WHAT YOU WILL DO: Leave out the pictures and repeat the data exactly.

===== THE DATA =====

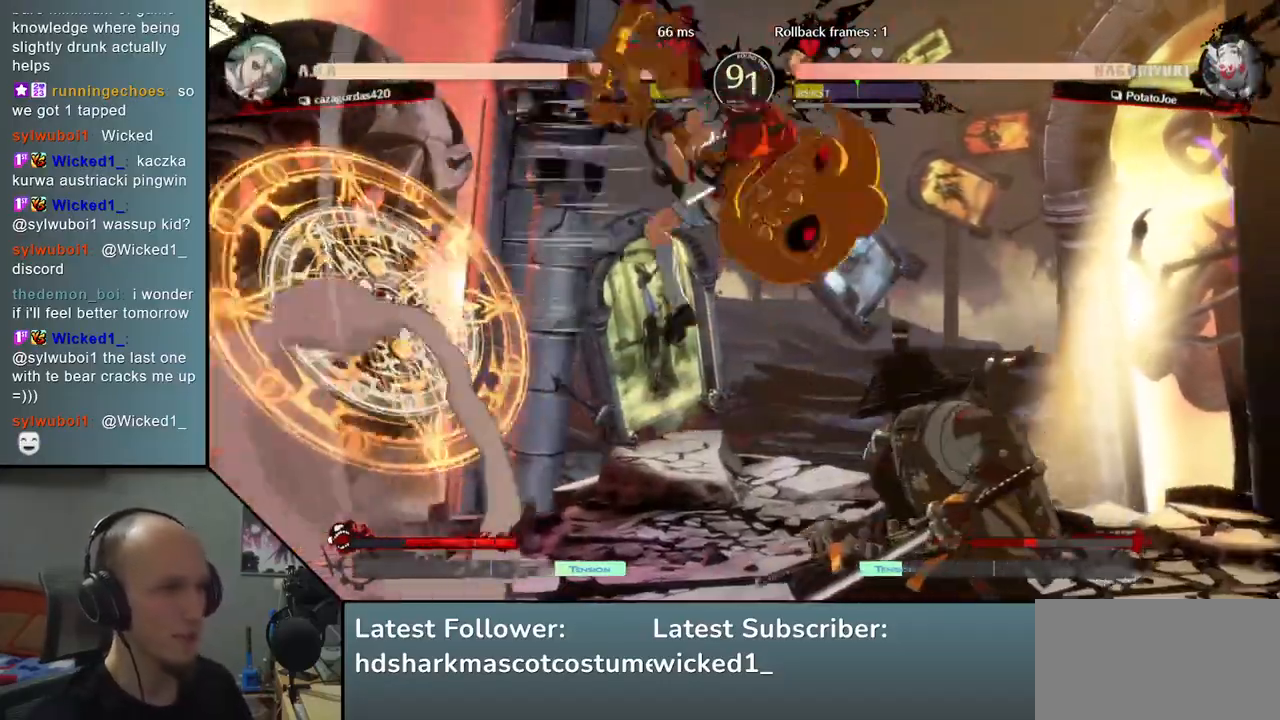
{"buttons": ["TRIANGLE"], "left_stick": "center", "events": [[167, "left_stick", "center"], [483, "TRIANGLE", "down"]]}
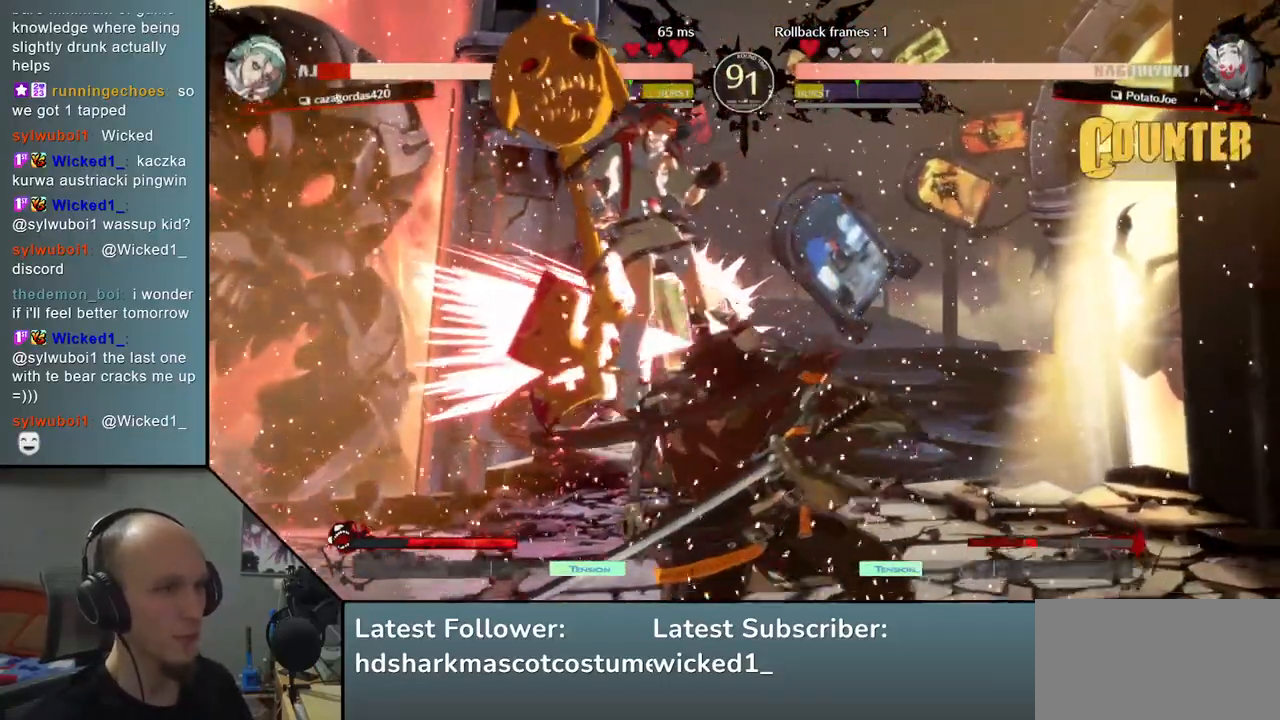
{"buttons": ["TRIANGLE"], "left_stick": "center", "events": [[50, "TRIANGLE", "up"], [167, "TRIANGLE", "down"], [217, "TRIANGLE", "up"], [317, "TRIANGLE", "down"], [383, "TRIANGLE", "up"], [467, "TRIANGLE", "down"]]}
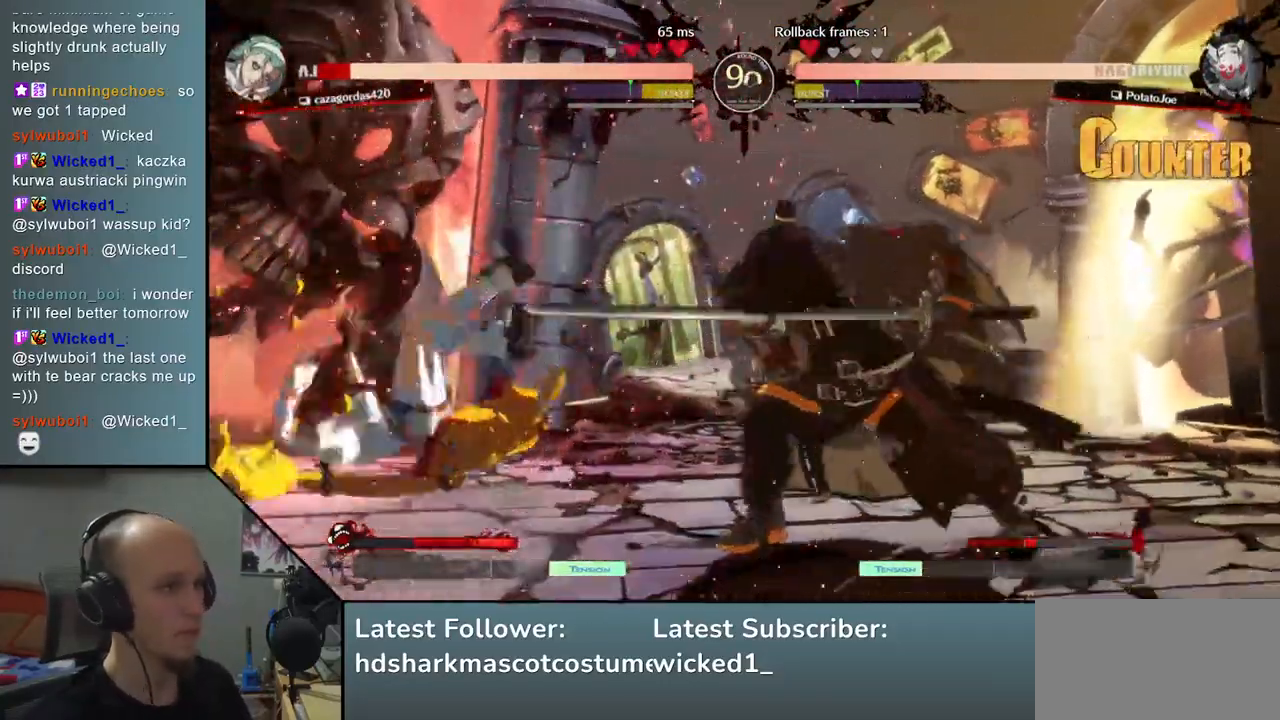
{"buttons": ["TRIANGLE"], "left_stick": "center", "events": [[50, "TRIANGLE", "up"], [133, "TRIANGLE", "down"], [250, "TRIANGLE", "up"], [333, "TRIANGLE", "down"], [417, "TRIANGLE", "up"], [500, "TRIANGLE", "down"]]}
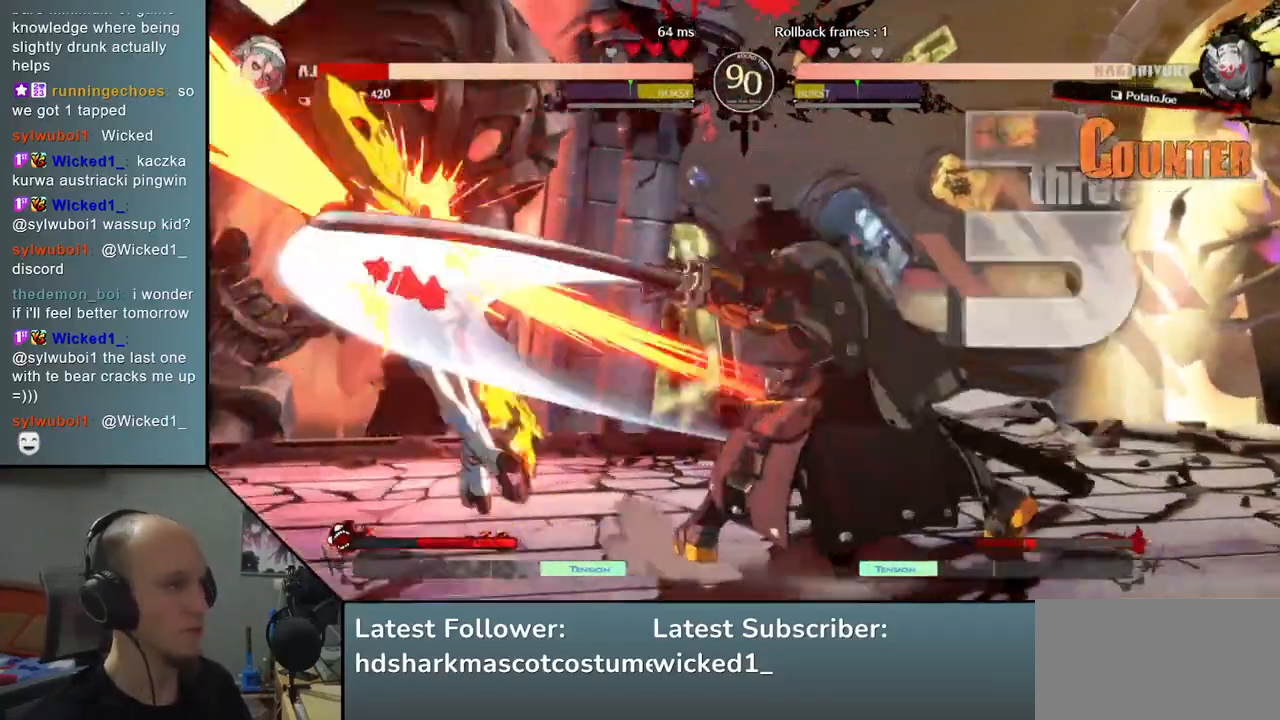
{"buttons": [], "left_stick": "center", "events": [[83, "TRIANGLE", "up"], [217, "TRIANGLE", "down"], [300, "TRIANGLE", "up"], [383, "TRIANGLE", "down"], [467, "TRIANGLE", "up"]]}
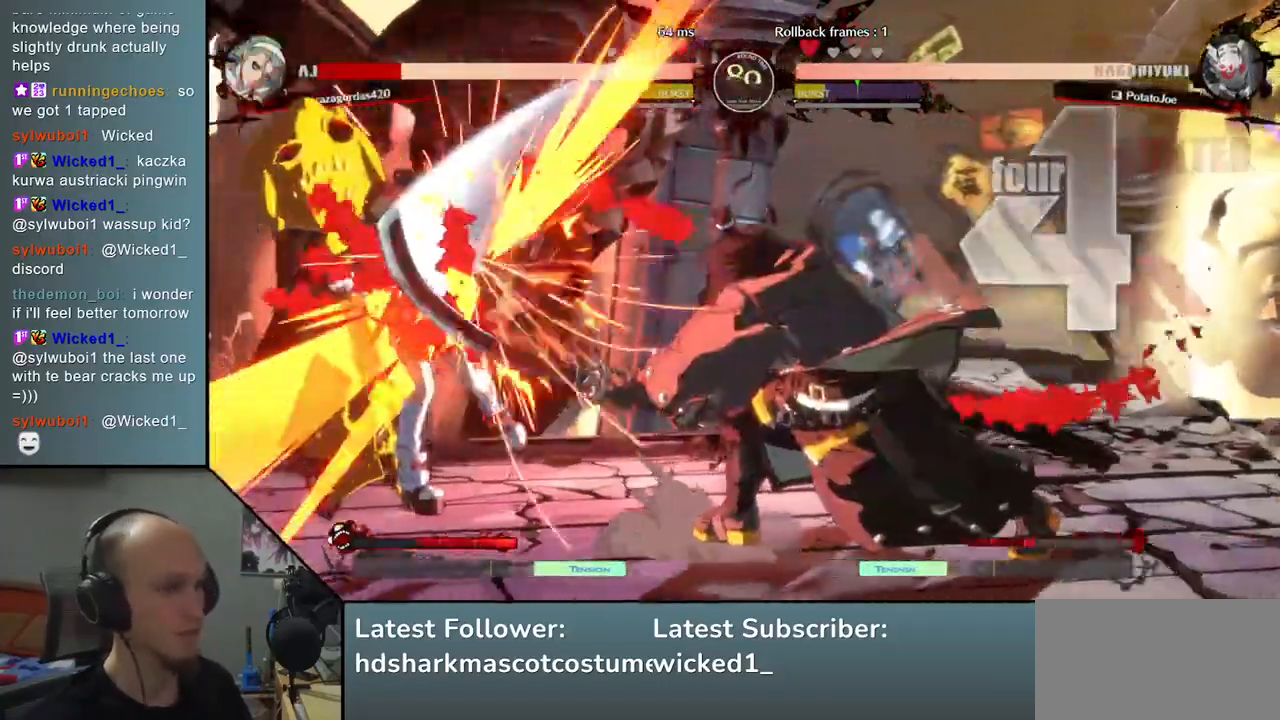
{"buttons": [], "left_stick": "center", "events": []}
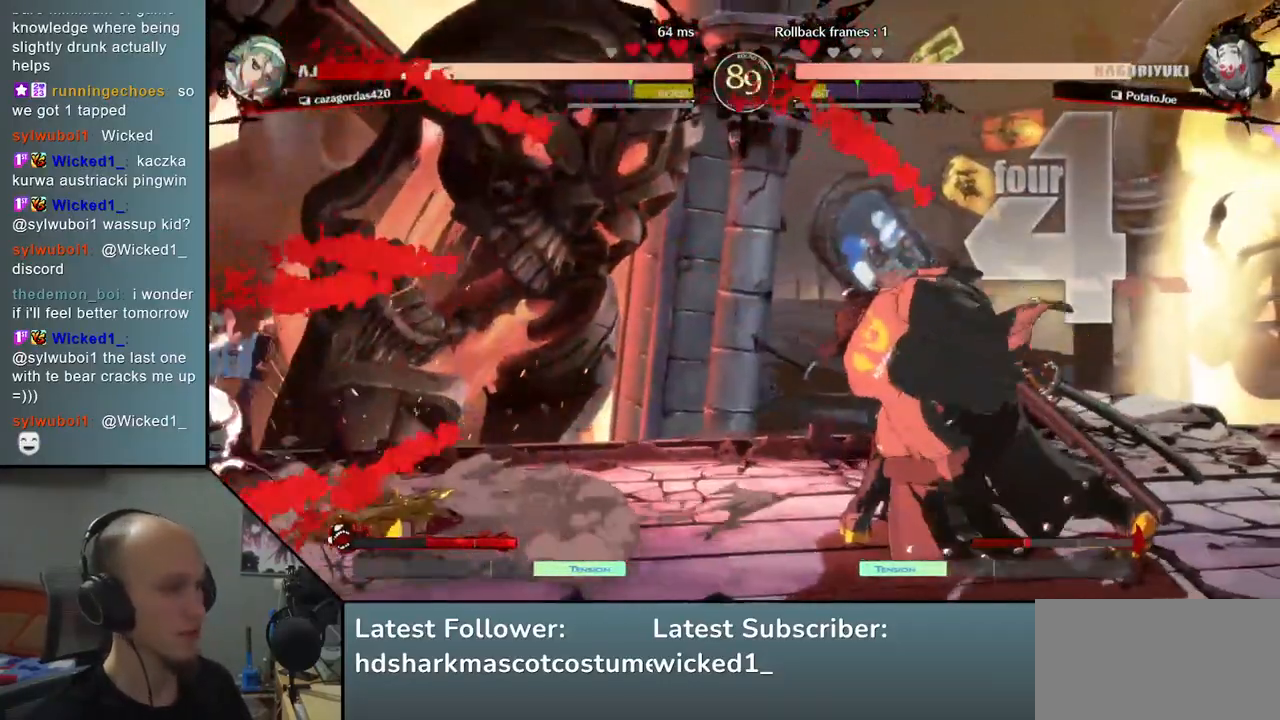
{"buttons": ["TRIANGLE"], "left_stick": "left", "events": [[400, "left_stick", "down"], [483, "left_stick", "left"], [500, "TRIANGLE", "down"]]}
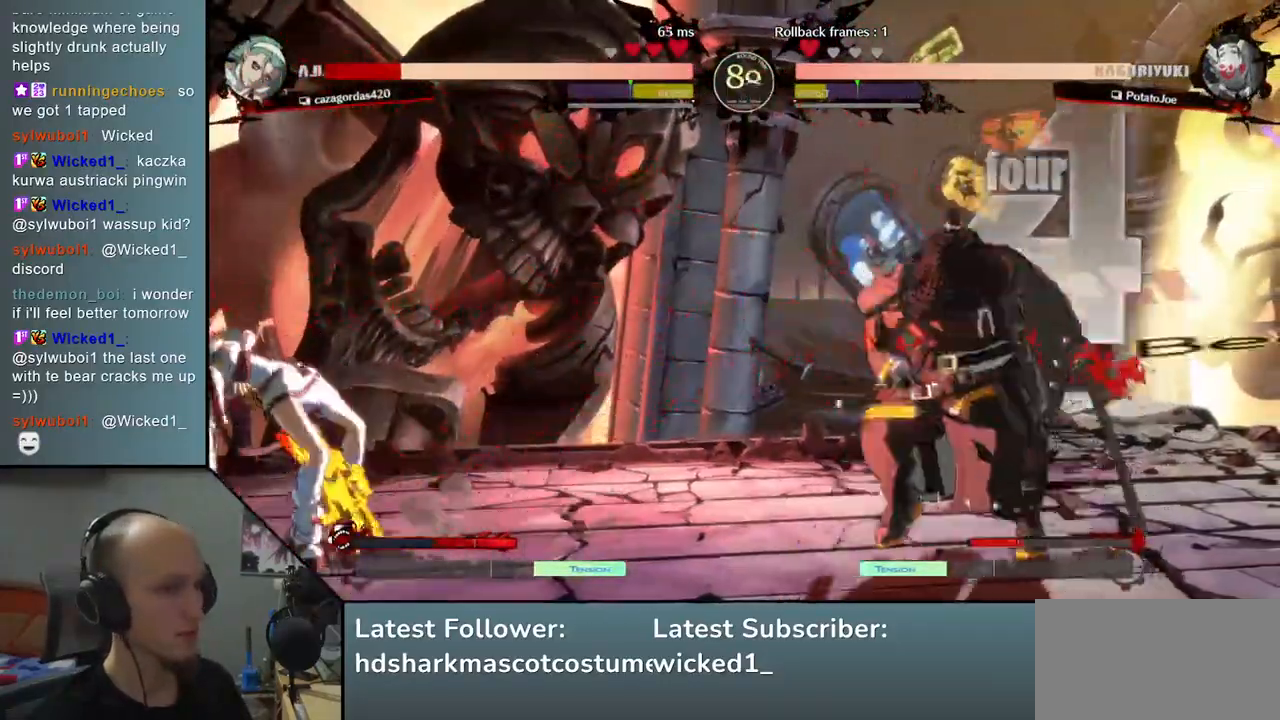
{"buttons": [], "left_stick": "center", "events": [[83, "left_stick", "center"], [117, "TRIANGLE", "up"], [133, "left_stick", "down-right"], [217, "left_stick", "left"], [283, "L2", "down"], [367, "L2", "up"], [367, "left_stick", "center"]]}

=====

WRITTEN ANSWER:
{"buttons": ["TRIANGLE"], "left_stick": "center", "events": [[167, "left_stick", "center"], [483, "TRIANGLE", "down"]]}
{"buttons": ["TRIANGLE"], "left_stick": "center", "events": [[50, "TRIANGLE", "up"], [167, "TRIANGLE", "down"], [217, "TRIANGLE", "up"], [317, "TRIANGLE", "down"], [383, "TRIANGLE", "up"], [467, "TRIANGLE", "down"]]}
{"buttons": ["TRIANGLE"], "left_stick": "center", "events": [[50, "TRIANGLE", "up"], [133, "TRIANGLE", "down"], [250, "TRIANGLE", "up"], [333, "TRIANGLE", "down"], [417, "TRIANGLE", "up"], [500, "TRIANGLE", "down"]]}
{"buttons": [], "left_stick": "center", "events": [[83, "TRIANGLE", "up"], [217, "TRIANGLE", "down"], [300, "TRIANGLE", "up"], [383, "TRIANGLE", "down"], [467, "TRIANGLE", "up"]]}
{"buttons": [], "left_stick": "center", "events": []}
{"buttons": ["TRIANGLE"], "left_stick": "left", "events": [[400, "left_stick", "down"], [483, "left_stick", "left"], [500, "TRIANGLE", "down"]]}
{"buttons": [], "left_stick": "center", "events": [[83, "left_stick", "center"], [117, "TRIANGLE", "up"], [133, "left_stick", "down-right"], [217, "left_stick", "left"], [283, "L2", "down"], [367, "L2", "up"], [367, "left_stick", "center"]]}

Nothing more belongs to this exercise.